El cadáver es vestido con lienzos blancos y cubierto con un sudario de seda. La capilla ardiente se instala en la modesta sala de su vivienda. Un oficial y cuatro marineros montan guardia. Los cirios iluminan el amado rostro al que una caravana incesante mira por última vez. Sobre la tapa del ataúd se graba una inscripción escueta que repara el viejo y prejuicioso agravio de extranjería: "Cenizas del brigadier: argentino don Guillermo Brown".

A la tarde arriba la comitiva oficial encabezada por Bartolomé Mitre, ministro de Guerra de Buenos Aires. Sobre el féretro de Brown resplandecen su uniforme de gala, la espada que le obsequió Robert Ramsay y lo acompañó en su periplo de gloria, las condecoraciones y la bandera del combate de Los Pozos.

La secesionista Buenos Aires detiene sus riñas preeleccionarias. Una multitud se aglomera en el largo corredor de Barracas y abre paso respetuosamente al jefe inolvidable. Las olas del Plata rompen contra los breves acantilados y penetran en las ensenadas como si intentaran aproximarse al cortejo que se desplaza paralelamente a sus orillas rumbo a la Recoleta.

En la capilla del cementerio, Antonio Fahy pronuncia el oficio de difuntos. Después lo depositan a la vera del general José María Paz. Los cañones de la Escuadra, a lo lejos, despiden al primer almirante de la República. Mitre pronuncia un discurso vibrante: "Brown en la vida -exclama-, de pie sobre la popa de su bajel, valía para nosotros por toda una flota".

El presidente Justo José de Urquiza, en Paraná, capital de la Confederación Argentina, también dispone honras fúnebres, en nombre de la nación, para "el héroe de las glorias navales argentinas". Como el Cid, Brown continúa luchando después de la muerte, en favor de la unión nacional: Buenos Aires y la Confederación cesan transitoriamente su guerra para unirse en el respeto a su figura.

No escribió testamento. Su fortuna -que nunca fue importante- queda reducida a la quinta del bañado de Barracas y las seis leguas que le donó la Legislatura de Buenos Aires. A menos de un año de su muerte, Elizabeth cede las seis leguas para cancelar deudas; no son deudas consignadas en documentos, sino confiadas al honor de la palabra. Las tierras no tienen demasiado valor y Elizabeth necesita desprenderse también del catalejo, el rapecero de carey y hasta los lentes. Tampoco le alcanza el dinero para costear la modesta columna que señala el lugar donde reposa y debe vender parte de la histórica quinta.

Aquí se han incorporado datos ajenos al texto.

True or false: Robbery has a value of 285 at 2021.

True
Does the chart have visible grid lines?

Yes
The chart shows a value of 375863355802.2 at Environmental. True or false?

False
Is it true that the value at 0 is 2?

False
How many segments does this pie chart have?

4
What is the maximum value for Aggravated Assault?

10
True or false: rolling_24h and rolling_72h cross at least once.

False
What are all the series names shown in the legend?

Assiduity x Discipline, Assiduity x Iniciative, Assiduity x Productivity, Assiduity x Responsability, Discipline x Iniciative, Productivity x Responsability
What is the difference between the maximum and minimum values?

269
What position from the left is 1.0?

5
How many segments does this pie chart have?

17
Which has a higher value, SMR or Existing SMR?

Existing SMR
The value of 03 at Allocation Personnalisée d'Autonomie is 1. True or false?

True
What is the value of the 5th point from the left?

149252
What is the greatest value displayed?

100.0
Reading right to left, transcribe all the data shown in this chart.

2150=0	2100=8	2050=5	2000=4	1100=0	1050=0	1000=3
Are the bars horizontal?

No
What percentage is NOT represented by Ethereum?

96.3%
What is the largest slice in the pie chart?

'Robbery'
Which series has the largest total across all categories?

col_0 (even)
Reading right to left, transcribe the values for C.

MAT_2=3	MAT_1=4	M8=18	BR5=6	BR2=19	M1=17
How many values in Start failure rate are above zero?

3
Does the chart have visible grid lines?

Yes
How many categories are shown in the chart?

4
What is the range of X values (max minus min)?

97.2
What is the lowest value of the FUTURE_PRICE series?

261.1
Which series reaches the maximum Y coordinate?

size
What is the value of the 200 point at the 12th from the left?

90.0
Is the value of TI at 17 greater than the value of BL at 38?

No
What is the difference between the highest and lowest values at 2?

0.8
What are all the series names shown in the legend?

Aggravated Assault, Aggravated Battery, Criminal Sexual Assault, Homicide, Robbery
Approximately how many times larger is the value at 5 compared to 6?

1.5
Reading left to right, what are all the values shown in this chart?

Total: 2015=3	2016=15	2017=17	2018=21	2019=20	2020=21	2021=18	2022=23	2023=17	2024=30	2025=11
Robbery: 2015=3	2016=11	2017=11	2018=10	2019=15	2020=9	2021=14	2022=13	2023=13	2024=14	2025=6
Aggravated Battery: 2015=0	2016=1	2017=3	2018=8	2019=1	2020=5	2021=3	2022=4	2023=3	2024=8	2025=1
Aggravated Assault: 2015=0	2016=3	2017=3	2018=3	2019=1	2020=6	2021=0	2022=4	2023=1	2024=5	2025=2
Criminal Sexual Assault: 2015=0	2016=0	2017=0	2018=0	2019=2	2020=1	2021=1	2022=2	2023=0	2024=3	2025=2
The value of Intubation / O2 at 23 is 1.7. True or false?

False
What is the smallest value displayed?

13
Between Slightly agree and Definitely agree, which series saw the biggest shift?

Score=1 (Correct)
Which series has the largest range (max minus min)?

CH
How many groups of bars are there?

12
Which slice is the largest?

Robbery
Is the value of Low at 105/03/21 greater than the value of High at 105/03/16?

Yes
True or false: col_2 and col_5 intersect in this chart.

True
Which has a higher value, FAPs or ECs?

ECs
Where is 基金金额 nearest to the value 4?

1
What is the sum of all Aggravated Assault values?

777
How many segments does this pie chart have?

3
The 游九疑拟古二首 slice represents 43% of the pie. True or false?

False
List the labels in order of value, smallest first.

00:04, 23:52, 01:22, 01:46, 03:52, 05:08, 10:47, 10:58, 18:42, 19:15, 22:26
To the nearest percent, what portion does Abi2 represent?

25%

Décadas más adelante se lotea todo el solar. Picos, mazas y barrenos echan abajo la vivienda. Las herramientas de la demolición levantan cortinas de polvo. Los muros se abren como boquetes de una nave en combate. Se desploman los techos con estrépito de velámenes quebrados. La tierra profanada se retuerce ofendida. Al impulso depredador no le, interesa saber que allí vivió, meditó y sufrió una asombrosa y emblemática personalidad.